• _What this task involves_
From the line containing "41: (763, 409)" through the last line of the entries, output the text exactly. Pictures stay out.

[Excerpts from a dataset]
━━━━━━━━

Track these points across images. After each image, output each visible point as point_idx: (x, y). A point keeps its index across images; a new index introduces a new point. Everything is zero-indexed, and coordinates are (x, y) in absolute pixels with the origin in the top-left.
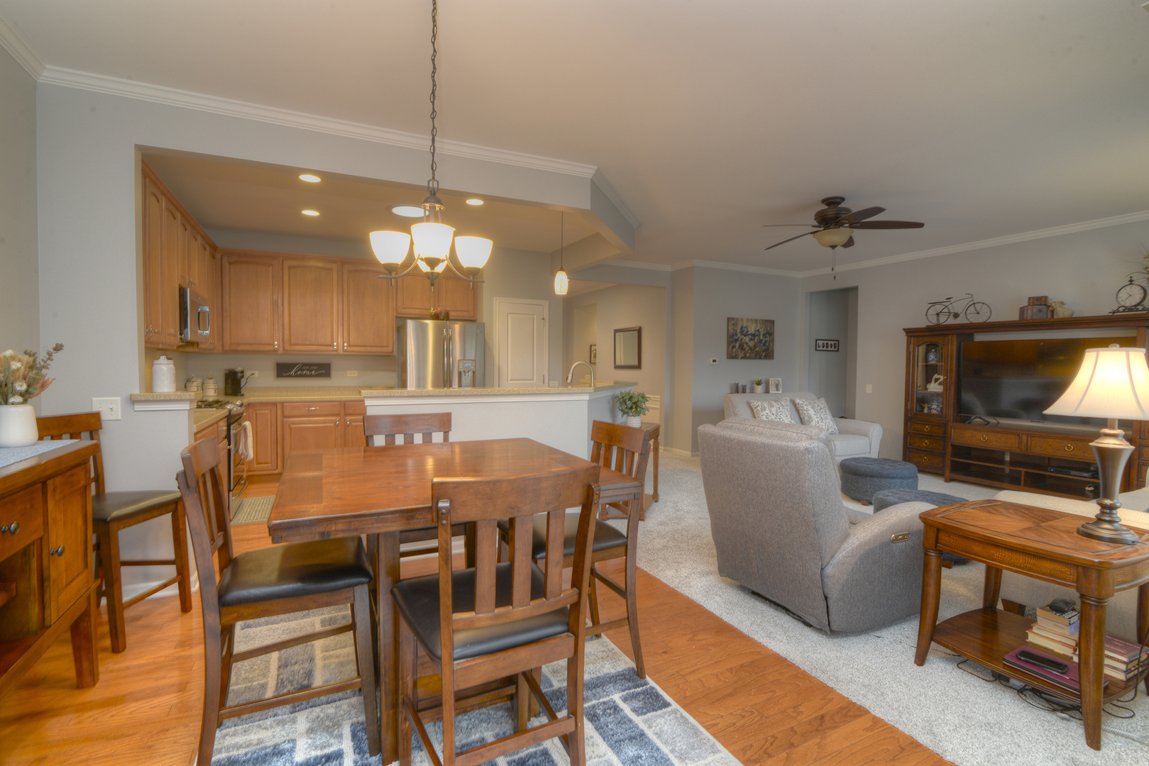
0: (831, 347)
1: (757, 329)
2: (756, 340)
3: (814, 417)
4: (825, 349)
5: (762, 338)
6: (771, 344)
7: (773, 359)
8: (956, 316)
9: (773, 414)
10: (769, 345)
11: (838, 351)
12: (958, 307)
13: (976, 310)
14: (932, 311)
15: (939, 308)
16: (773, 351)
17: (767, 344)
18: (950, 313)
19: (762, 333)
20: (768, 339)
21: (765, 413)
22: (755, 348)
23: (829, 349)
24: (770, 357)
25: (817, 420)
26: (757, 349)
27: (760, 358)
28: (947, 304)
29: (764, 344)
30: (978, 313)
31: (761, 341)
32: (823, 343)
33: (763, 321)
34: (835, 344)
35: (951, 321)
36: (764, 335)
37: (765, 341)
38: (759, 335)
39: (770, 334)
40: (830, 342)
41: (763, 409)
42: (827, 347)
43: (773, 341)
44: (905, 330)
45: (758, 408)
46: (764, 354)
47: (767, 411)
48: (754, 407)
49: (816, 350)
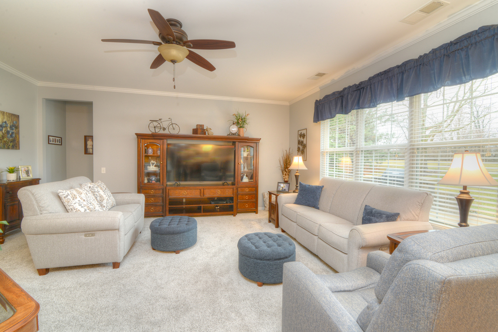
0: (58, 142)
1: (5, 121)
2: (4, 131)
3: (104, 196)
4: (54, 143)
5: (9, 129)
6: (17, 136)
7: (19, 149)
8: (164, 129)
9: (84, 200)
10: (16, 136)
11: (61, 145)
12: (165, 124)
13: (173, 127)
14: (151, 125)
15: (155, 124)
16: (19, 142)
17: (14, 135)
18: (161, 127)
19: (9, 125)
20: (14, 131)
21: (76, 200)
22: (3, 139)
23: (57, 143)
24: (16, 147)
25: (107, 198)
26: (5, 139)
27: (8, 148)
28: (159, 122)
29: (11, 136)
30: (174, 129)
31: (8, 132)
32: (53, 139)
33: (9, 114)
34: (60, 140)
35: (162, 132)
36: (11, 127)
37: (12, 133)
38: (6, 127)
39: (16, 126)
40: (57, 138)
41: (74, 198)
42: (55, 142)
43: (18, 133)
44: (136, 134)
45: (69, 197)
46: (11, 144)
47: (79, 199)
48: (63, 197)
49: (49, 143)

━━━━━━━━

• _Solved problem_
41: (763, 409)
42: (827, 347)
43: (773, 341)
44: (905, 330)
45: (758, 408)
46: (764, 354)
47: (767, 411)
48: (754, 407)
49: (816, 350)
0: (58, 142)
1: (5, 121)
2: (4, 131)
3: (104, 196)
4: (54, 143)
5: (9, 129)
6: (17, 136)
7: (19, 149)
8: (164, 129)
9: (84, 200)
10: (16, 136)
11: (61, 145)
12: (165, 124)
13: (173, 127)
14: (151, 125)
15: (155, 124)
16: (19, 142)
17: (14, 135)
18: (161, 127)
19: (9, 125)
20: (14, 131)
21: (76, 200)
22: (3, 139)
23: (57, 143)
24: (16, 147)
25: (107, 198)
26: (5, 139)
27: (8, 148)
28: (159, 122)
29: (11, 136)
30: (174, 129)
31: (8, 132)
32: (53, 139)
33: (9, 114)
34: (60, 140)
35: (162, 132)
36: (11, 127)
37: (12, 133)
38: (6, 127)
39: (16, 126)
40: (57, 138)
41: (74, 198)
42: (55, 142)
43: (18, 133)
44: (136, 134)
45: (69, 197)
46: (11, 144)
47: (79, 199)
48: (63, 197)
49: (49, 143)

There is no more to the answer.